*Page text*.
ITEM  9A. CONTROLS AND PROCEDURES

 

Conclusion Regarding the Effectiveness of Disclosure Controls and Procedures

 

K2 maintains disclosure controls and procedures (as defined in Rules 13a-15(e) and 15d-15(e) under the Securities Exchange Act of 1934, as amended (the “Exchange Act”)).

 

As required by rules 13a-15(b) and 15d-15(b) of the Exchange Act, an evaluation was carried out under the supervision and with the participation of K2’s management, including K2’s Chief Executive Officer (K2’s principal executive officer), Chief Financial Officer (K2’s principal financial officer) and Chief Operating Officer, of the effectiveness of the design and operation of K2’s disclosure controls and procedures as of the end of the period covered by this report (the “Evaluation Date”). Based upon that evaluation, the Chief Executive Officer, Chief Financial Officer and Chief Operating Officer have concluded that K2’s disclosure controls and procedures were effective at the reasonable assurance level as of the Evaluation Date.

 

Changes in Internal Control Over Financial Reporting

 

In addition, based on the evaluation required by Rules 13a-15(d) and 15d-15(d) of the Exchange Act, there have been no changes to K2’s internal control over financial reporting (as defined in Rules 13a-15(f) and 15d-15(f) under the Exchange Act) during the last fiscal quarter, that has materially affected, or are reasonably likely to materially affect, K2’s internal control over financial reporting.

*Raw records*.
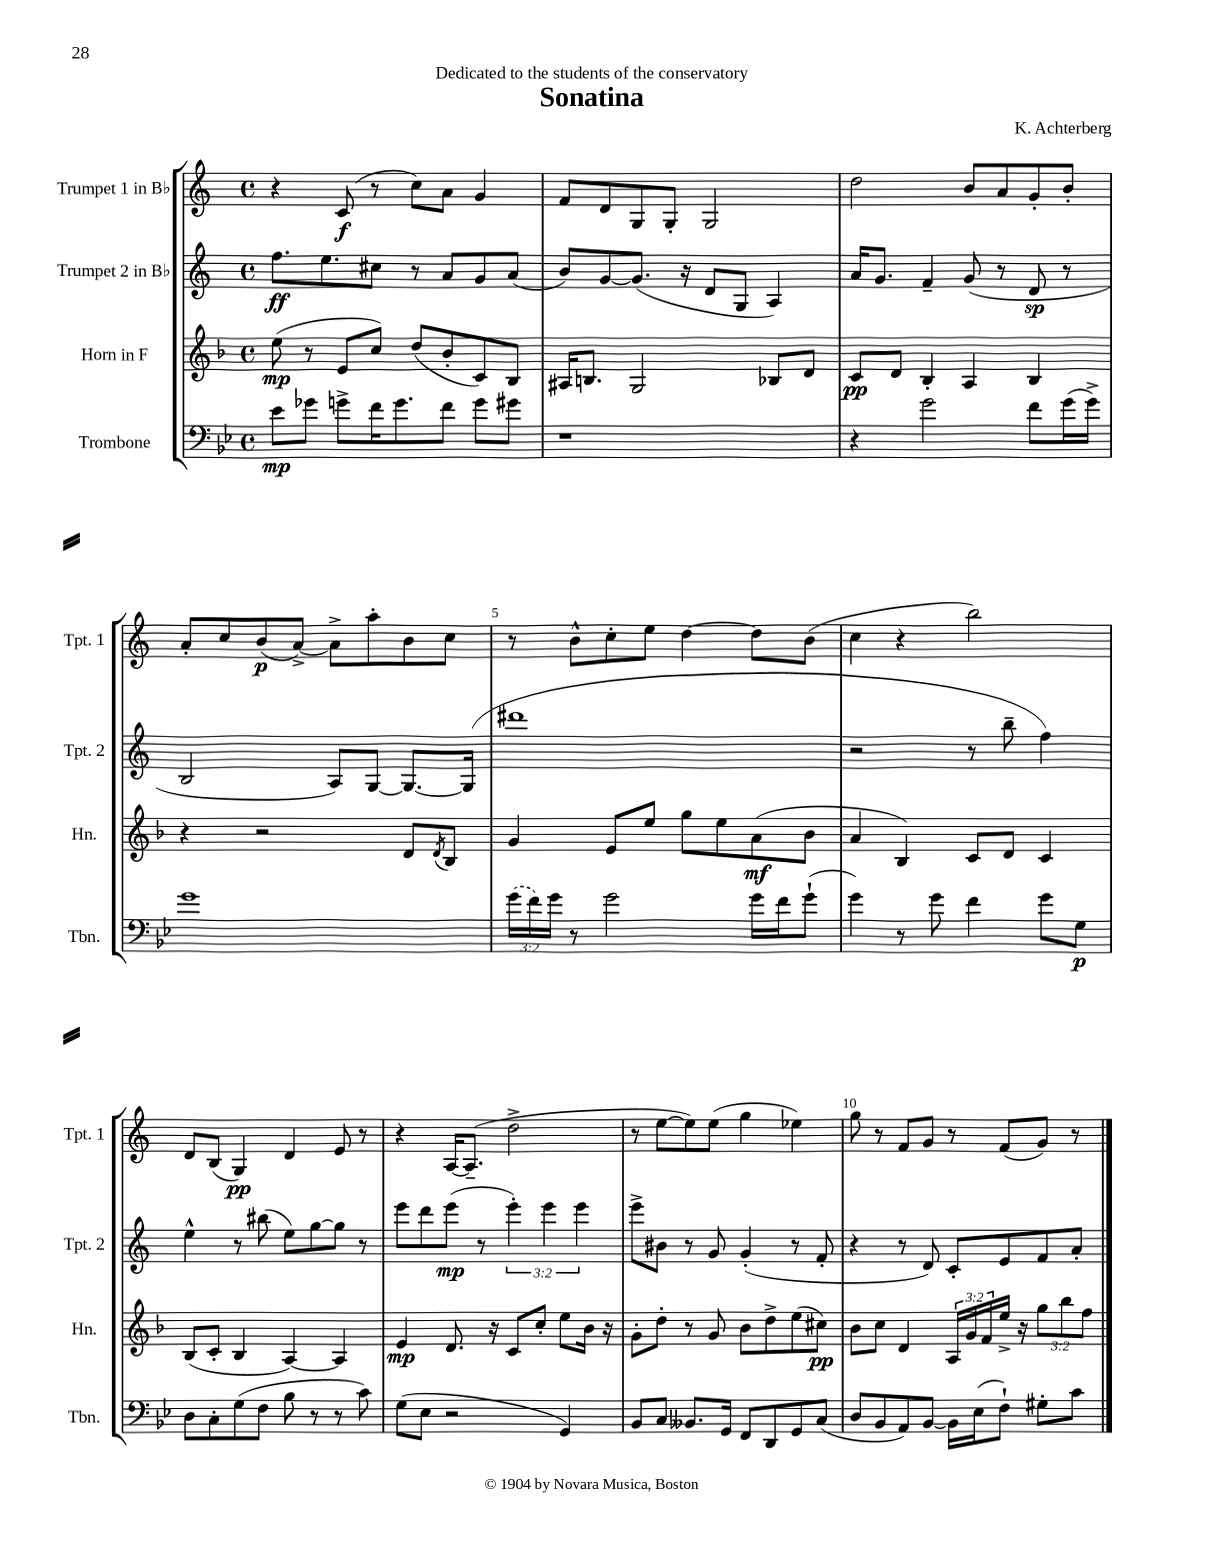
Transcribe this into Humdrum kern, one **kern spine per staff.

**kern	**dynam	**kern	**dynam	**kern	**dynam	**kern	**dynam
*part4	*part4	*part3	*part3	*part2	*part2	*part1	*part1
*staff4	*staff4	*staff3	*staff3	*staff2	*staff2	*staff1	*staff1
*I"Trombone	*	*I"Horn in F	*	*I"Trumpet 2 in B♭	*	*I"Trumpet 1 in B♭	*
*I'Tbn.	*	*I'Hn.	*	*I'Tpt. 2	*	*I'Tpt. 1	*
*clefF4	*	*clefG2	*	*clefG2	*	*clefG2	*
*k[b-e-]	*	*k[b-]	*	*k[]	*	*k[]	*
*M4/4	*	*M4/4	*	*M4/4	*	*M4/4	*
*met(c)	*	*met(c)	*	*met(c)	*	*met(c)	*
=1	=1	=1	=1	=1	=1	=1	=1
8e-\L	mp	(8ee\	mp	8.ff\L	ff	4r	.
8g-X\J	.	8r	.	.	.	.	.
.	.	.	.	8.ee\	.	.	.
8gn^\L	.	8e/L	.	.	.	(8c/	f
16f\K	.	8cc/J)	.	8cc#X\J	.	8r	.
8.g\	.	.	.	.	.	.	.
.	.	(8dd/L	.	8r	.	8cc\L)	.
8f\J	.	8b-'/	.	8a/L	.	8a\J	.
8g\L	.	8c/)	.	8g/	.	4g/	.
8g#X\J	.	8B-/J	.	(8a/J	.	.	.
=2	=2	=2	=2	=2	=2	=2	=2
1r	.	16A#X/KL	.	8b/L)	.	8f/L	.
.	.	8.Bn/J	.	.	.	.	.
.	.	.	.	[8g/	.	8d/	.
.	.	2G/	.	(8.g/J]	.	8G/	.
.	.	.	.	.	.	8G'/J	.
.	.	.	.	16r	.	.	.
.	.	.	.	8d/L	.	2G/	.
.	.	.	.	8G/J	.	.	.
.	.	8B-X/L	.	4A/)	.	.	.
.	.	8d/J	.	.	.	.	.
=3	=3	=3	=3	=3	=3	=3	=3
4r	.	8c/L	pp	16a/KL	.	2dd\	.
.	.	.	.	8.g/J	.	.	.
.	.	8d/J	.	.	.	.	.
2g\	.	4B-'/	.	4f~/	.	.	.
.	.	4A/	.	(8g/	.	8b/L	.
.	.	.	.	8r	.	8a/	.
8f\L	.	4B-/	.	8d/	sp	8g'/	.
(16g\L	.	.	.	8r	.	8b'/J	.
16g^\JJ)	.	.	.	.	.	.	.
!!LO:LB:g=z
=4	=4	=4	=4	=4	=4	=4	=4
1g	.	4r	.	2B/	.	8a'/L	.
.	.	.	.	.	.	8cc/	.
.	.	2r	.	.	.	(8b/	p
.	.	.	.	.	.	[8a^/J)	.
.	.	.	.	8A/L)	.	8a^\L]	.
.	.	.	.	[8G/J	.	8aa'\	.
.	.	8d/L	.	8.G/L_	.	8b\	.
.	.	8qd/	.	.	.	.	.
.	.	8B-/J	.	.	.	8cc\J	.
.	.	.	.	(16G/Jk]	.	.	.
=5	=5	=5	=5	=5	=5	=5	=5
(24g\LL	.	4g/	.	1ddd#X	.	8r	.
24f\)	.	.	.	.	.	.	.
24g\JJ	.	.	.	.	.	.	.
8r	.	.	.	.	.	8b^^\L	.
2g\	.	8e/L	.	.	.	8cc'\	.
.	.	8ee/J	.	.	.	8ee\J	.
.	.	8gg\L	.	.	.	[4dd\	.
.	.	8ee\	.	.	.	.	.
16g\LL	.	(8a\	mf	.	.	8dd\L]	.
16f\J	.	.	.	.	.	.	.
(8g`\J	.	8b-\J	.	.	.	(8b\J	.
=6	=6	=6	=6	=6	=6	=6	=6
4g\)	.	4a/	.	2r	.	4cc\	.
8r	.	4B-/)	.	.	.	4r	.
8g\	.	.	.	.	.	.	.
4f\	.	8c/L	.	8r	.	2bb\)	.
.	.	8d/J	.	8bb~\	.	.	.
8g\L	.	4c/	.	4ff\)	.	.	.
8G\J	p	.	.	.	.	.	.
!!LO:LB:g=z
=7	=7	=7	=7	=7	=7	=7	=7
8D\L	.	(8B-/L	.	4ee^^\	.	8d/L	.
8C'\	.	8c'/J	.	.	.	(8B/J	.
(8G\	.	4B-/	.	8r	.	4G/)	pp
8F\J	.	.	.	(8bb#X\	.	.	.
8B-\	.	[4A/)	.	8ee\L)	.	4d/	.
8r	.	.	.	[8gg\	.	.	.
8r	.	4A/]	.	8gg\J]	.	8e/	.
8c\)	.	.	.	8r	.	8r	.
=8	=8	=8	=8	=8	=8	=8	=8
(8G\L	.	4e/	mp	8eee\L	.	4r	.
8E-\J	.	.	.	8ddd\	.	.	.
2r	.	8.d/	.	(8eee\J	mp	[16A/KL	.
.	.	.	.	.	.	(8.A~/J]	.
.	.	.	.	8r	.	.	.
.	.	16r	.	.	.	.	.
.	.	8c/L	.	6eee'\)	.	2dd^\	.
.	.	8cc'/J	.	.	.	.	.
.	.	.	.	6eee\	.	.	.
4GG/)	.	8ee\L	.	.	.	.	.
.	.	.	.	6eee\	.	.	.
.	.	16b-\Jk	.	.	.	.	.
.	.	16r	.	.	.	.	.
=9	=9	=9	=9	=9	=9	=9	=9
8BB-/L	.	8g'\L	.	8eee^\L	.	8r	.
8C/J	.	8dd'\J	.	8b#X\J	.	[8ee\L	.
8.BB--X/L	.	8r	.	8r	.	8ee\])	.
.	.	8g/	.	8g/	.	(8ee\J	.
16GG/Jk	.	.	.	.	.	.	.
8FF/L	.	8b-\L	.	(4g'/	.	4gg\	.
8DD/	.	8dd^\	.	.	.	.	.
8GG/	.	(8ee\	.	8r	.	4ee-X\)	.
(8C/J	.	8cc#X\J)	pp	8f'/	.	.	.
=10	=10	=10	=10	=10	=10	=10	=10
8D/L	.	8b-\L	.	4r	.	8gg\	.
8BB-/	.	8cc\J	.	.	.	8r	.
8AA/)	.	4d/	.	8r	.	8f/L	.
[8BB-/J	.	.	.	8d/)	.	8g/J	.
16BB-\LL]	.	24A/LL	.	8c'/L	.	8r	.
.	.	24g/	.	.	.	.	.
(16E-\J	.	.	.	.	.	.	.
.	.	24f/	.	.	.	.	.
8F`\J)	.	16ee^/JJ	.	8e/	.	(8f/L	.
.	.	16r	.	.	.	.	.
8G#X'\L	.	12gg\L	.	8f/	.	8g/J)	.
.	.	12bb-\	.	.	.	.	.
8c\J	.	.	.	8a'/J	.	8r	.
.	.	12ff\J	.	.	.	.	.
==	==	==	==	==	==	==	==
*-	*-	*-	*-	*-	*-	*-	*-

*What to do*.
(1) Return every line of the records that contains the string "kern".
(2) Please pick up the K2 controls and procedures text after its last sentence and continue it.
The records are unrelated to the K2 controls and procedures text.

*Results for each task*.
(1)
Transcribe this into Humdrum kern, one **kern spine per staff.
**kern	**dynam	**kern	**dynam	**kern	**dynam	**kern	**dynam

(2)
Management’s Report on Internal Control Over Financial Reporting

 

Management of K2 is responsible for establishing and maintaining adequate internal control over financial reporting, as such term is defined in Exchange Act Rules 13a-15(f) and 15d-15(f) of the Exchange Act. Internal control over financial reporting is a process designed to provide reasonable assurance regarding the reliability of financial reporting and the preparation of financial statements for external purposes in accordance with generally accepted accounting principles. Internal control over financial reporting includes those policies and procedures that (1) pertain to the maintenance of records that, in reasonable detail, accurately and fairly reflect the transactions and dispositions of our assets; (2) provide reasonable assurance that transactions are recorded as necessary to permit preparation of financial statements in accordance with generally accepted accounting principles, and that our receipts and expenditures are being made only in accordance with authorizations of our management and directors; and (3) provide reasonable assurance regarding prevention or timely detection of unauthorized acquisition, use, or disposition of our assets that could have a material effect on the financial statements.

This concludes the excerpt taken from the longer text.